== TO-DO LIST ==
#1 Rescale the part of the listing starting at the line containing "Name all visible" and ending at the line containing "building: (16, 239)". Reproduce only those lines, requests included, and multiply each pixel coordinate in the answers by 2.1, rounding to whole numbers with halves rounded up.
#2 Write the next part of the news article on Pope Benedict's dialogue with Islam, picking up right after its final sentence.

== DOCUMENT ==
Benedict offers 'outstretched hand' to Islam

By  John Thavis, Catholic News Service
  • November 20, 2006
Pope Benedict meets Islamic womanVATICAN CITY  - Pope Benedict XVI's remarks on Islam in Regensburg, Germany, opened a new chapter in the Vatican's 40-year dialogue with the Muslim world and brought the Pope's own views on Islam into clearer focus.

In the controversy that followed his speech, the Pope told Muslim leaders there should be no doubt about his commitment to the dialogue launched by the Second Vatican Council or of his "esteem and profound respect" for Muslim believers.

At the same time, the Pope is not hesitating to raise some uncomfortable questions about the religious foundations of Islam and its cultural and political influences today.

"It is important that (interreligious) dialogue take place with much patience, much respect and, most of all, in total honesty," the Pope wrote several years ago.

For the Pope, the honest approach to dialogue with Muslims means not simply talking about the shared belief in one God but also facing sensitive issues like that of violence and religion. Against a backdrop of global tensions, the Pope believes that question cannot be ignored and that moderate voices must be heard.

"Many people, including the Pope, are asking whether there is not perhaps a link between certain interpretations of the foundations and sources of Islam, and what is being done by Islamic extremists," said Jesuit Father Christian W. Troll, a professor of Islamic studies  in Frankfurt, Germany.

While the Pope would not fall into the mistake of overly generalizing about radical Islam, he would like Muslim dialogue partners to take a closer look at the interpretation of the Islamic heritage, in particular those elements that can be misused in the direction of violence, Troll said.

In his first major encounter with Islamic representatives in 2005, the Pope asked Muslim elders to make sure their young are formed in attitudes of tolerance and co-operation.

"I am profoundly convinced that we must not yield to the negative pressures in our midst, but must affirm the values of mutual respect, solidarity and peace. The life of every human being is sacred, both for Christians and for Muslims," he said.

During his first 18 months in office, Vatican officials say Pope Benedict has adopted a new style of dialogue with Islam, but without setting off in an entirely new direction.

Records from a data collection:
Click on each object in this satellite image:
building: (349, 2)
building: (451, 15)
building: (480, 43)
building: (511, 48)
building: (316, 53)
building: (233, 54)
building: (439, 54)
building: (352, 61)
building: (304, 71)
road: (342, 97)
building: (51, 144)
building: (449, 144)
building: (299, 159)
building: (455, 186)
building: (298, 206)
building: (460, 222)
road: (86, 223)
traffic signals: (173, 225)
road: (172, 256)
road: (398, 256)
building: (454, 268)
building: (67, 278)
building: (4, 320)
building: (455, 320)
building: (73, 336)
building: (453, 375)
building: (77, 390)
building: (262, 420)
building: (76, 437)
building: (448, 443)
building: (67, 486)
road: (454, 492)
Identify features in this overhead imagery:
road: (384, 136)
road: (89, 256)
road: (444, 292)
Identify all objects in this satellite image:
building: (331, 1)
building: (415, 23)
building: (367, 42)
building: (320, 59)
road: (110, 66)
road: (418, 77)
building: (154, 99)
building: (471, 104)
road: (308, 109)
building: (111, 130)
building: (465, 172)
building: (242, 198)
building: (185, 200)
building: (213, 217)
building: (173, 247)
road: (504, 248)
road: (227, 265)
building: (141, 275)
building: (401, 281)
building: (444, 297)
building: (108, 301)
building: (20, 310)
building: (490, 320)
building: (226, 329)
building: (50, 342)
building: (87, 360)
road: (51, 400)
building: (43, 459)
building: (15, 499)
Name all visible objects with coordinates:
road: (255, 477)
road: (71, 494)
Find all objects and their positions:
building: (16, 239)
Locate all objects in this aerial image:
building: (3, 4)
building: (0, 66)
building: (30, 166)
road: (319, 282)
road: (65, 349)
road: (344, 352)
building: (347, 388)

== ANSWERS FOR THE TASKS ==
#1
Name all visible objects with coordinates:
road: (536, 1002)
road: (149, 1037)
Find all objects and their positions:
building: (34, 502)

#2
"Pope Benedict XVI is carrying on the work of John Paul II with a style of his own: It's a work of continuation, not imitation," said Cardinal Paul Poupard, head of the Pontifical Council for Interreligious Dialogue.

In fact, over the course of his pontificate, Pope John Paul frequently spoke to Muslims about interreligious tolerance, cultural co-operation and reciprocal respect for religious freedom. Pope Benedict has touched on the same points, but with more direct language. He has also tended to avoid the public gestures of interreligious friendship that were a trademark of his predecessor.

"We are facing two different approaches to dialogue," Fr. Justo Lacunza Balda, an official of the Pontifical Institute for Arabic and Islamic Studies in Rome, told CNS.

For Pope John Paul, Lacunza said, encounters with Muslims were a key part of papal travels abroad and special ceremonies at the Vatican. Pope Benedict is less a "stage person" and more analytical, he said.

"His approach is one in which you have to identify issues that are absolutely relevant and important to discuss in our modern times," Lacunza said.

At the University of Regensburg in September, the Pope touched on several of these themes in language that he later acknowledged was open to misinterpretation. Most of the Muslim criticism focused on the Pope's quotation of a medieval Byzantine emperor, who said the prophet Mohammed had brought "things only evil and inhuman, such as his command to spread by the sword the faith." The Pope afterward clarified that he was not endorsing the emperor's words.

Much less attention was given to a broader question the speech posed about Islam: whether God is absolutely transcendent for Muslims and therefore not bound up with "any of our categories, even that of rationality."

That echoed a question that arose last year, when the Pope hosted a two-day, closed-door seminar on Islam with some of his former graduate students: If Muslims understand the Quran's revelation as literally divine and unadaptable, can Islam really engage the modern world and accept concepts like democracy?

According to one participant, Jesuit Father Samir Khalil Samir, the Pope believes Islam and democracy are compatible, but not without difficulty.

Troll said the Pope avoided categorical judgments about Islam. But he said the Pope understands that the traditional, mainstream theology of Islam may make it difficult for Muslims to critically evaluate how their faith interacts with history.

The Pope has long held that Islam's all-encompassing approach makes it a challenging dialogue partner. As he said in the 1997 book, Salt of the Earth, the Quran is "a total religious law, which regulates the whole of political and social life and insists that the whole order of life be Islamic."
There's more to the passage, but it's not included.